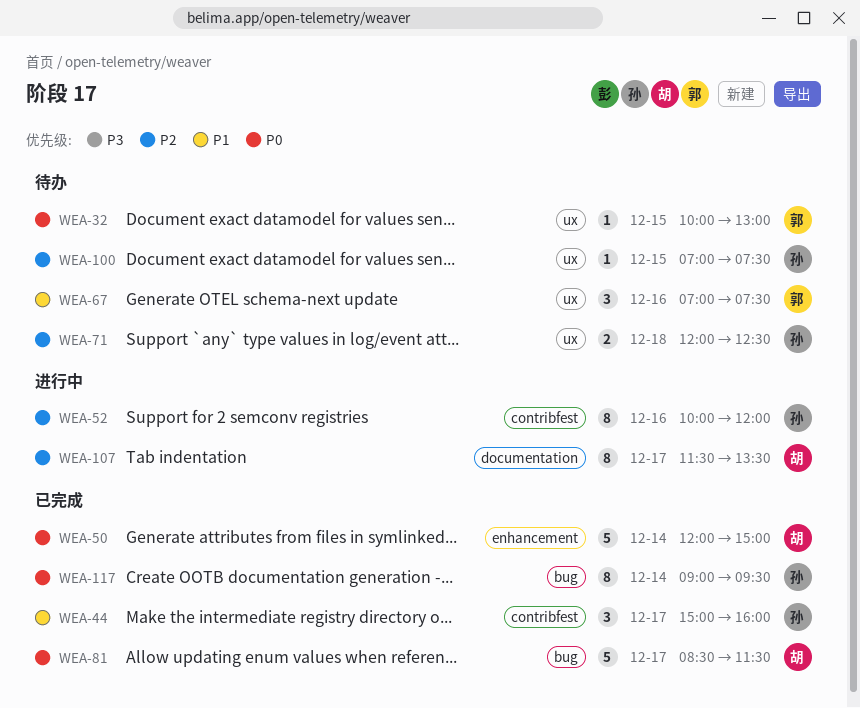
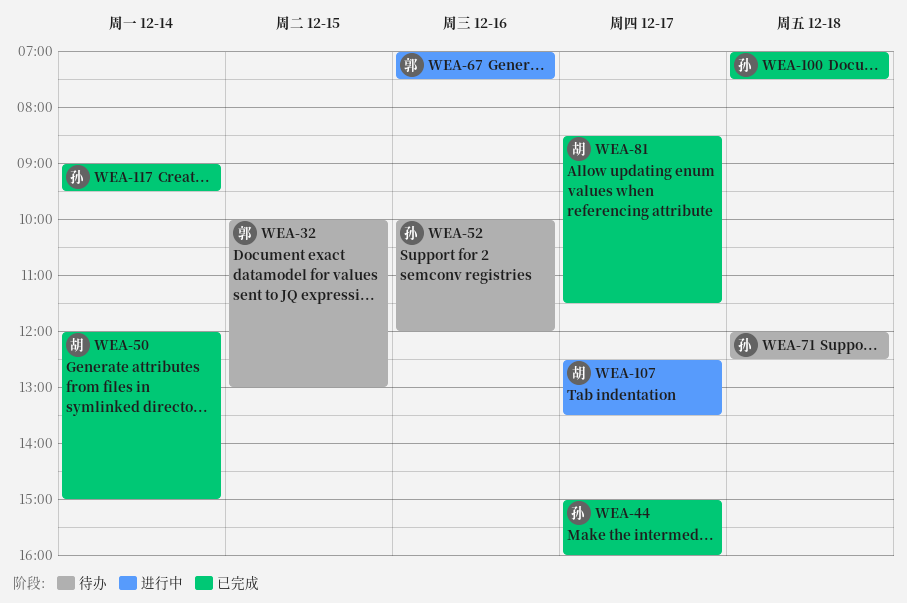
WEA-52, status: 进行中 -> 待办
WEA-67, status: 待办 -> 进行中
WEA-100, status: 待办 -> 已完成
WEA-100, day: Dec 15 -> Dec 18
WEA-107, begins: 11:30 -> 12:30

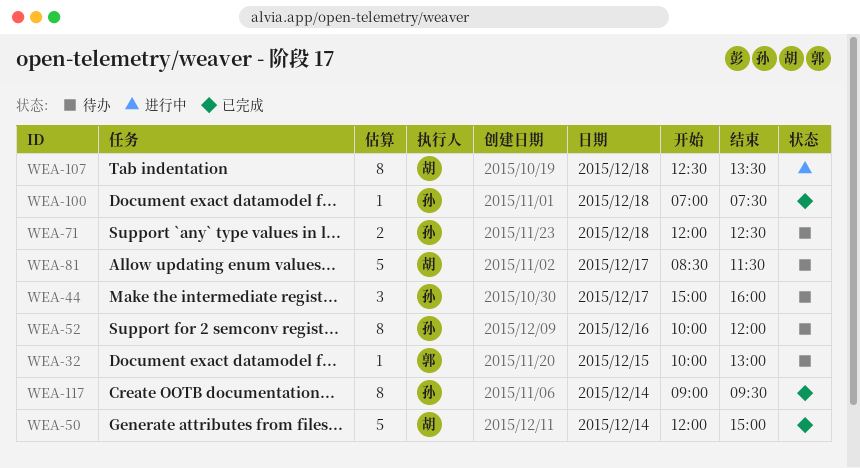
WEA-44, status: 已完成 -> 待办
WEA-67: present -> none
WEA-81, status: 已完成 -> 待办
WEA-107, day: Dec 17 -> Dec 18

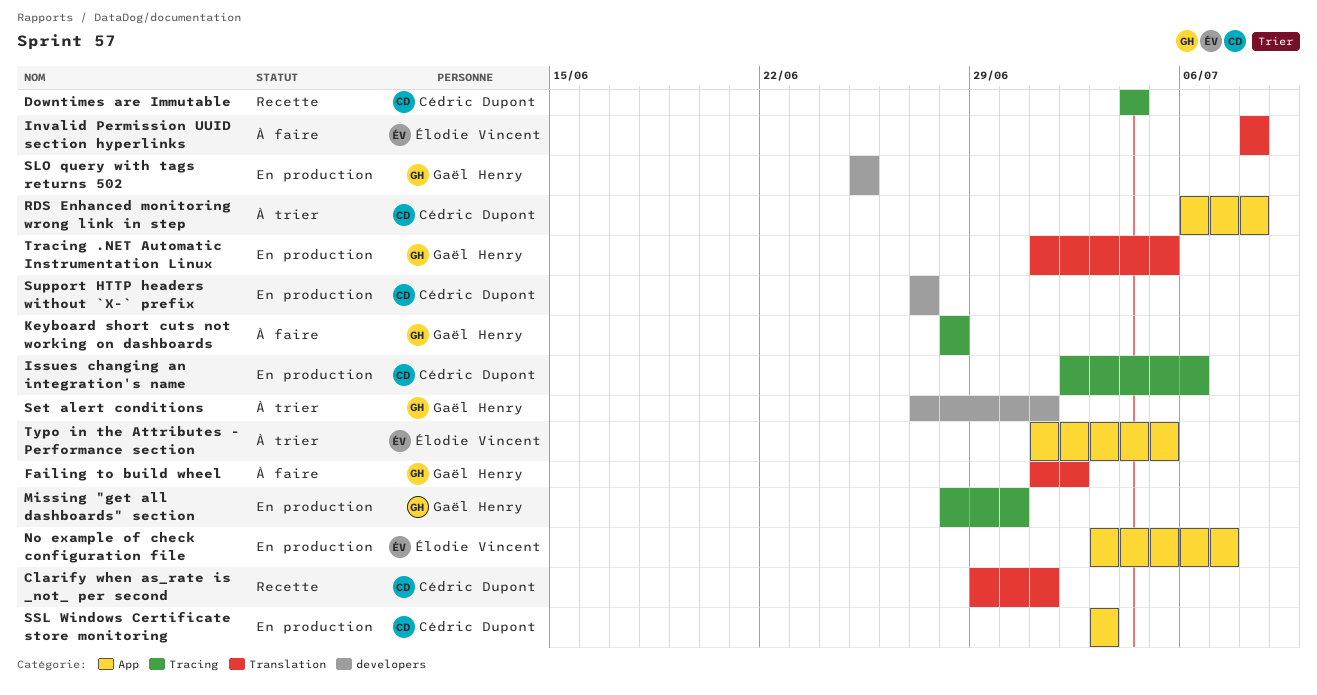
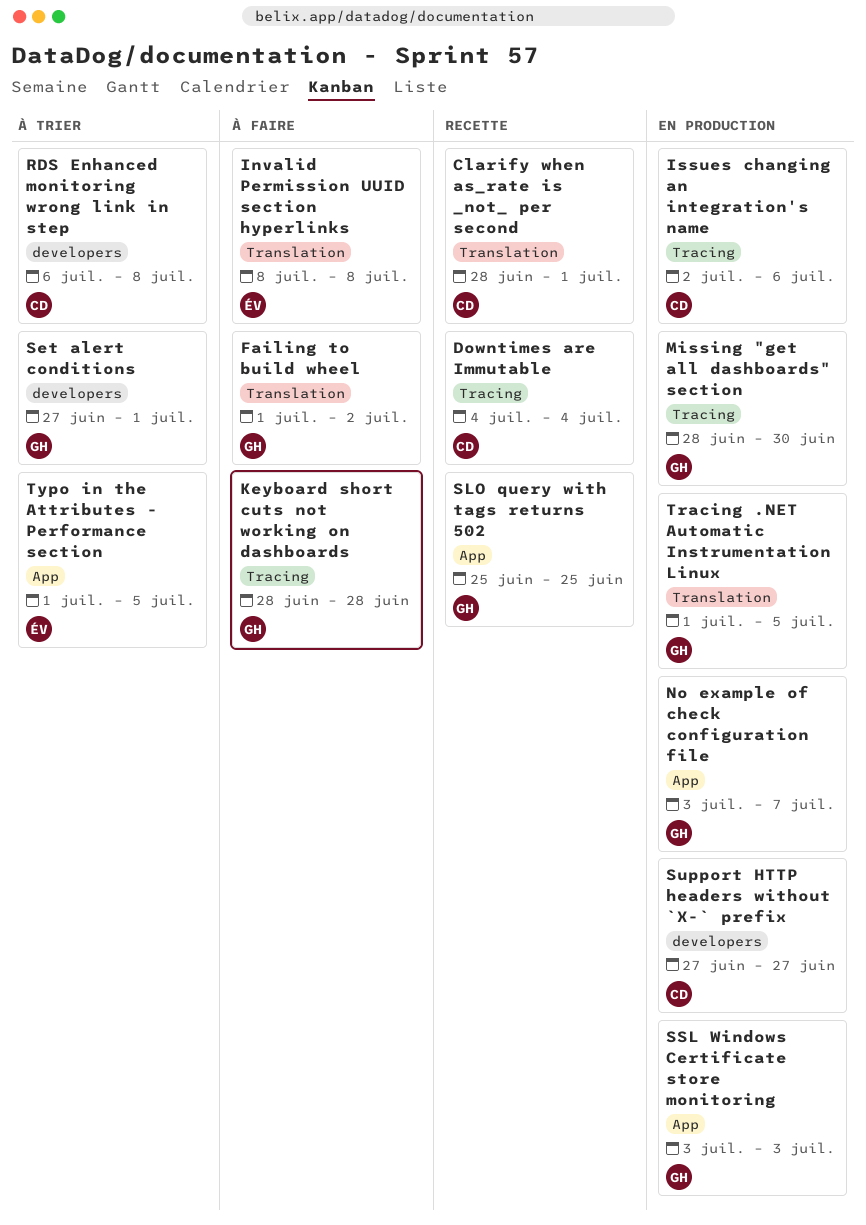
Clarify when as_rate is _not_ per second, start: Jun 29 -> Jun 28
No example of check configuration file, owner: Élodie Vincent -> Gaël Henry
RDS Enhanced monitoring wrong link in step, label: App -> developers
SLO query with tags returns 502, status: En production -> Recette
SLO query with tags returns 502, label: developers -> App
SSL Windows Certificate store monitoring, owner: Cédric Dupont -> Gaël Henry

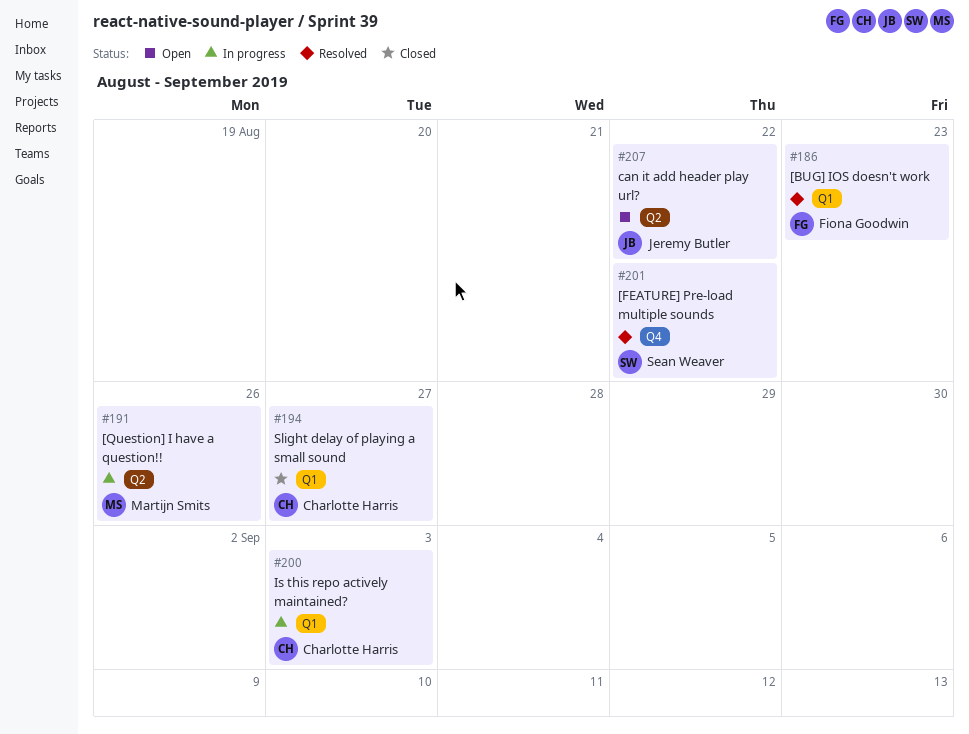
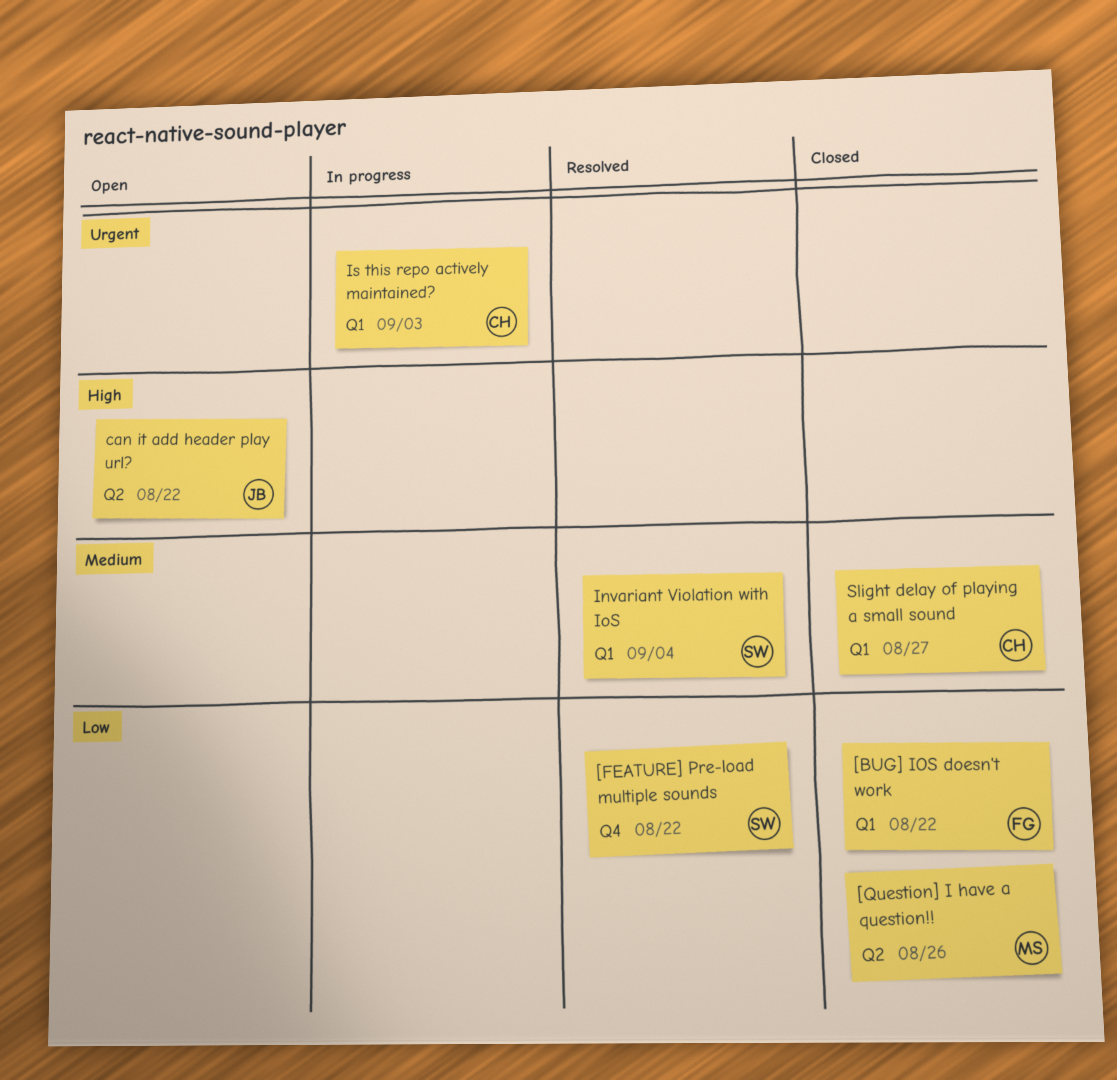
[BUG] IOS doesn't work, status: Resolved -> Closed
[BUG] IOS doesn't work, due: Aug 23 -> Aug 22
[Question] I have a question!!, status: In progress -> Closed
Invariant Violation with IoS: none -> present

================

INSTRUCTION:
Would you please retype the material above exactly and leave out each picture?

RESPONSE AREA:
WEA-52, status: 进行中 -> 待办
WEA-67, status: 待办 -> 进行中
WEA-100, status: 待办 -> 已完成
WEA-100, day: Dec 15 -> Dec 18
WEA-107, begins: 11:30 -> 12:30

WEA-44, status: 已完成 -> 待办
WEA-67: present -> none
WEA-81, status: 已完成 -> 待办
WEA-107, day: Dec 17 -> Dec 18

Clarify when as_rate is _not_ per second, start: Jun 29 -> Jun 28
No example of check configuration file, owner: Élodie Vincent -> Gaël Henry
RDS Enhanced monitoring wrong link in step, label: App -> developers
SLO query with tags returns 502, status: En production -> Recette
SLO query with tags returns 502, label: developers -> App
SSL Windows Certificate store monitoring, owner: Cédric Dupont -> Gaël Henry

[BUG] IOS doesn't work, status: Resolved -> Closed
[BUG] IOS doesn't work, due: Aug 23 -> Aug 22
[Question] I have a question!!, status: In progress -> Closed
Invariant Violation with IoS: none -> present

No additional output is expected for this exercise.